Una soluzione che aiuterà, sia pure per una piccola frazione, a tamponare la richiesta di accoglienza che aumenta giorno dopo giorno. La Chiesa veronese si era già detta favorevole a mettere a disposizione alcuni locali. Un proposito che ha dovuto scontrarsi con la realtà dei fatti: molti degli edifici non sono stati giudicati a norma per ospitare gli alloggi. Tra le ipotesi c’era, per l’appunto, anche quella del seminario vero e proprio, bocciata dopo un sopralluogo dei vigili. La quadra è stata trovata grazie all’intermediazione della Caritas, il cui centro accoglienza «Il Samaritano» è già pieno da tempo. Anche se la diocesi c’entra fino a un certo punto: amministrativamente, infatti, l’edificio del Cum appartiene alla Conferenza Episcopale Italiana.

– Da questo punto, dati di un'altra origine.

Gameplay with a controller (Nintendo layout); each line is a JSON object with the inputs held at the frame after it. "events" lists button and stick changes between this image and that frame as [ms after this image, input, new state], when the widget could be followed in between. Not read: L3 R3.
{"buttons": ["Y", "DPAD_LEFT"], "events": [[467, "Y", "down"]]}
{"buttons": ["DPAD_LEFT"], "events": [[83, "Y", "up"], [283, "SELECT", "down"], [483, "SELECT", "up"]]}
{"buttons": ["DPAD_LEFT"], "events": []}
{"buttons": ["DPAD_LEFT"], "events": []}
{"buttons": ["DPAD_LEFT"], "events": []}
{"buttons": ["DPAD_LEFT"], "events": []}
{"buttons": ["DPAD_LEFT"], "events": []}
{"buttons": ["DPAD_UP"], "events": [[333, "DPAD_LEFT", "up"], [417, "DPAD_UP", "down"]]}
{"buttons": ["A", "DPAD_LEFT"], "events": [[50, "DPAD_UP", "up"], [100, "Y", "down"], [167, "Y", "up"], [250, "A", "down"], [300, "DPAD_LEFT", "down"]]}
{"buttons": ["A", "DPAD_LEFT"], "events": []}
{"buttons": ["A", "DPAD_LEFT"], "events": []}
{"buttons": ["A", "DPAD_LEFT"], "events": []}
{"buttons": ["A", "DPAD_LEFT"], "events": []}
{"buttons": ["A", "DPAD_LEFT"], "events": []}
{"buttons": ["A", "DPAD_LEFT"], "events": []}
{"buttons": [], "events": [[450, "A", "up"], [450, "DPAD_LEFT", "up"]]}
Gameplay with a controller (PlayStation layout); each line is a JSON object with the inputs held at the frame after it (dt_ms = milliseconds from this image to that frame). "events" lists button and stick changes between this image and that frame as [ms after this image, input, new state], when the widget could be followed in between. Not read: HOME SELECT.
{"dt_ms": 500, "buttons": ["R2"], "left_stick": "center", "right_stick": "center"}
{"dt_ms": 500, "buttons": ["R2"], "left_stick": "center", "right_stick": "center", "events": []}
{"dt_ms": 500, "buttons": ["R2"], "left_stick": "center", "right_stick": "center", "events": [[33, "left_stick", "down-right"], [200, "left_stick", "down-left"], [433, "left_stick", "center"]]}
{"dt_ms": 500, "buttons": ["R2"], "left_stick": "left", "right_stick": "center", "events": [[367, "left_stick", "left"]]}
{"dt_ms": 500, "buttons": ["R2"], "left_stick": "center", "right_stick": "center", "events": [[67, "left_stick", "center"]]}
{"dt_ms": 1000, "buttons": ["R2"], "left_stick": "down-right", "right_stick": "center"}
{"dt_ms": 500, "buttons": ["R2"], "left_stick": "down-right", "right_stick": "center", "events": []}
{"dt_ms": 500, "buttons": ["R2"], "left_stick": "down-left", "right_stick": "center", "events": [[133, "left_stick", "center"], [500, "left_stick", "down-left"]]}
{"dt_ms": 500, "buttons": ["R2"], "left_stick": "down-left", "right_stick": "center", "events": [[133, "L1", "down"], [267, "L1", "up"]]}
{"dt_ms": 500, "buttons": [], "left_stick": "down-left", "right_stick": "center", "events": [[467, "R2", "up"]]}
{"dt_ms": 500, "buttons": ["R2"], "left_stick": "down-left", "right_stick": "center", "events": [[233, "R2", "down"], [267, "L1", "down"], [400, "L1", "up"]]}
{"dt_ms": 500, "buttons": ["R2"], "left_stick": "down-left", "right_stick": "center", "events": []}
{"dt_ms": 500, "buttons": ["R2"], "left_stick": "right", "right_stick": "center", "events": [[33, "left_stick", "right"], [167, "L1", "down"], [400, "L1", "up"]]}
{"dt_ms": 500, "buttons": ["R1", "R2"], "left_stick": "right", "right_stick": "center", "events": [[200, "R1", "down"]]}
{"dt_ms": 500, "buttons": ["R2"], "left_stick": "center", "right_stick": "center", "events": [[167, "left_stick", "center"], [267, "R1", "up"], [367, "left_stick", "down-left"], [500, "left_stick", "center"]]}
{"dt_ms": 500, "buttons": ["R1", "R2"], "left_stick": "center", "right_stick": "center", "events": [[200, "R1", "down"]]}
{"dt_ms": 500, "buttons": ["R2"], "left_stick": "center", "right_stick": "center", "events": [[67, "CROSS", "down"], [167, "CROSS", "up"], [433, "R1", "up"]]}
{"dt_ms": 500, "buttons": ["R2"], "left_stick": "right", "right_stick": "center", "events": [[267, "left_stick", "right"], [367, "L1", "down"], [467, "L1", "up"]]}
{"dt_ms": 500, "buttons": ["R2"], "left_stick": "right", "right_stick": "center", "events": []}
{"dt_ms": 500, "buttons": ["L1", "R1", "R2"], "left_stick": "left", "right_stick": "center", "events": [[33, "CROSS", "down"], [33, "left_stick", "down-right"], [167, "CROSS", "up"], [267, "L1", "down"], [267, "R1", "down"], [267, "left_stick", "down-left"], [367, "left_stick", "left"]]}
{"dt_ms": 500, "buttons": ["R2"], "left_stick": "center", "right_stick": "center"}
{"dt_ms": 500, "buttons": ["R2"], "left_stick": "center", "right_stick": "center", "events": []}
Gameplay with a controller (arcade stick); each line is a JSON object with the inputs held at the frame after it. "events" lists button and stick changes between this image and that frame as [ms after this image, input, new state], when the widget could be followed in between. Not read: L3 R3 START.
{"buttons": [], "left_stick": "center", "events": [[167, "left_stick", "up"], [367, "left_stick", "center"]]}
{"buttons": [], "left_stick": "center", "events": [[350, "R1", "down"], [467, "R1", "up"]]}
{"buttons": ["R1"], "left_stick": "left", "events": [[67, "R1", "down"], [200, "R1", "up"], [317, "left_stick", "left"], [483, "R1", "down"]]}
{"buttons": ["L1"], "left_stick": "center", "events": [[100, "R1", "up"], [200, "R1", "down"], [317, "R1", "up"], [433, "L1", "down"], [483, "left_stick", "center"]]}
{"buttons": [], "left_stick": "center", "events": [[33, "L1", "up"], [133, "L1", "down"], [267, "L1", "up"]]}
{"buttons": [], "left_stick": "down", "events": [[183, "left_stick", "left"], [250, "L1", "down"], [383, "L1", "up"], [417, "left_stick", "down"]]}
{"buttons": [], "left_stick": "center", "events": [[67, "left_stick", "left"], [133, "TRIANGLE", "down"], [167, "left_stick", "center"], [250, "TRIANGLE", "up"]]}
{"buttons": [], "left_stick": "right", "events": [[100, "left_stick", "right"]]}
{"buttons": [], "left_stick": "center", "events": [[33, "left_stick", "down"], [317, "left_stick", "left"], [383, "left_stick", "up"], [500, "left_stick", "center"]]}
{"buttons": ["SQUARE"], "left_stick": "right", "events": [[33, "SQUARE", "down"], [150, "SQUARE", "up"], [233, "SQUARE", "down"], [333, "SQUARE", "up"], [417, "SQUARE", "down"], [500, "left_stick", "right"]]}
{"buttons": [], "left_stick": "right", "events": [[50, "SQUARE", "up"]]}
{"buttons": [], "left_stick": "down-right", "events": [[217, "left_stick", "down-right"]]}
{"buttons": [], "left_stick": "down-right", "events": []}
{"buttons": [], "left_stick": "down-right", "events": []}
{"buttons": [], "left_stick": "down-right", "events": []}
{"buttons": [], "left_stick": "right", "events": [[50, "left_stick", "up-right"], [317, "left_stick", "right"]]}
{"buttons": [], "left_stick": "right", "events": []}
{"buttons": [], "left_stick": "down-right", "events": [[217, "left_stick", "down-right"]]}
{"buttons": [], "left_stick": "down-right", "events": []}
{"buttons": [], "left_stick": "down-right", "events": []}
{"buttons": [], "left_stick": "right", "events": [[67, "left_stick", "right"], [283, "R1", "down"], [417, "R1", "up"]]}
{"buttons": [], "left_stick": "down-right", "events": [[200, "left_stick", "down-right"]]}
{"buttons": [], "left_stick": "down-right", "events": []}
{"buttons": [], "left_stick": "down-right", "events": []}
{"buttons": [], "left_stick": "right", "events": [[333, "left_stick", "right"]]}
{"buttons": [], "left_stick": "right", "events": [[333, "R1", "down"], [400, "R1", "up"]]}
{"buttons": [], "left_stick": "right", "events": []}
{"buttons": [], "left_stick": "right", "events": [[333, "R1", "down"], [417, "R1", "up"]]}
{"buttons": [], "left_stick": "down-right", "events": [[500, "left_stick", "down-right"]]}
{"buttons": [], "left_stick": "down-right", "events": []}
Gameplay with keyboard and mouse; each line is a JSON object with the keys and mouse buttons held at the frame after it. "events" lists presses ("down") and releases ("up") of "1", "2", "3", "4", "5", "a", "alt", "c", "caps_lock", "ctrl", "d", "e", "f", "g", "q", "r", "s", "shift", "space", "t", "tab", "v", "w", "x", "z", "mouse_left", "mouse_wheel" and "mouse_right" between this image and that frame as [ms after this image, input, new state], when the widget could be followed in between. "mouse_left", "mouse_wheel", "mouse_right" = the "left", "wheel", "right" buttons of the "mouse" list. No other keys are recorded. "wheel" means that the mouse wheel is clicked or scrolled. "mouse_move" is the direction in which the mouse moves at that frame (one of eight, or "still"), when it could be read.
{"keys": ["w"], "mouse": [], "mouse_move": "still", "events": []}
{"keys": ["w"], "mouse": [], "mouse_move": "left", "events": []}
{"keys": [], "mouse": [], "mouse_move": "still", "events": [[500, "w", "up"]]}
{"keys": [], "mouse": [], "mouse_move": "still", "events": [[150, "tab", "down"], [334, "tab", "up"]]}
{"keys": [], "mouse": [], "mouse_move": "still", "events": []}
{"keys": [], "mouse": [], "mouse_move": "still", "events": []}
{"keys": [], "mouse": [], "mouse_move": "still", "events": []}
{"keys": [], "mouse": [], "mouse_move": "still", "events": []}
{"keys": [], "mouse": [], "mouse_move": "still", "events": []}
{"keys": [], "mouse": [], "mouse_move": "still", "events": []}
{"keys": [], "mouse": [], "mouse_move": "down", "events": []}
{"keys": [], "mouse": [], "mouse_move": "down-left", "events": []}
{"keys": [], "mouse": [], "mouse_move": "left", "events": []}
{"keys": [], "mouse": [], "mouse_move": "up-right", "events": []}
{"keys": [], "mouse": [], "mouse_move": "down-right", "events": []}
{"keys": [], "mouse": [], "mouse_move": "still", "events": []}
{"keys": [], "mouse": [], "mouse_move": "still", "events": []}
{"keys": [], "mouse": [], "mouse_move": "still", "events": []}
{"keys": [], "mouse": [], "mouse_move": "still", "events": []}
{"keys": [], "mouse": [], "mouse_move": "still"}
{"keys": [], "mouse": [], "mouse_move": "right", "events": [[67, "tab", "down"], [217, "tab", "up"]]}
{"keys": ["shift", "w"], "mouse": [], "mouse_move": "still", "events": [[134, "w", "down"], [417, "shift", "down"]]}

«Quando siamo stati contattati abbiamo detto subito di sì - spiega don Felice Tenero, vicedirettore del Cum veronese - era il minimo che potevamo fare, dato che siamo un centro missionario: anche se non possiamo andare oltre questo numero. Gli ospiti sono arrivati tra mercoledì e ieri (giovedì, ndr) visibilmente stanchi. C’è ancora qualche difficoltà a comunicare, ma presto conosceremo le loro storie». Ieri, per molti, la priorità è stata quella di connettersi a Skype, con un computer che è stato messo a loro disposizione. Per molti si è trattato del primo contatto con la famiglia dopo molto tempo.«Non sappiamo se siano riusciti a parlare con i familiari quando si trovavano in Libia - spiega un operatore che li segue - alcuni sono molto emozionati non appena sentono la voce dei genitori, dei fratelli o delle compagne, per altri sembra più ordinaria amministrazione».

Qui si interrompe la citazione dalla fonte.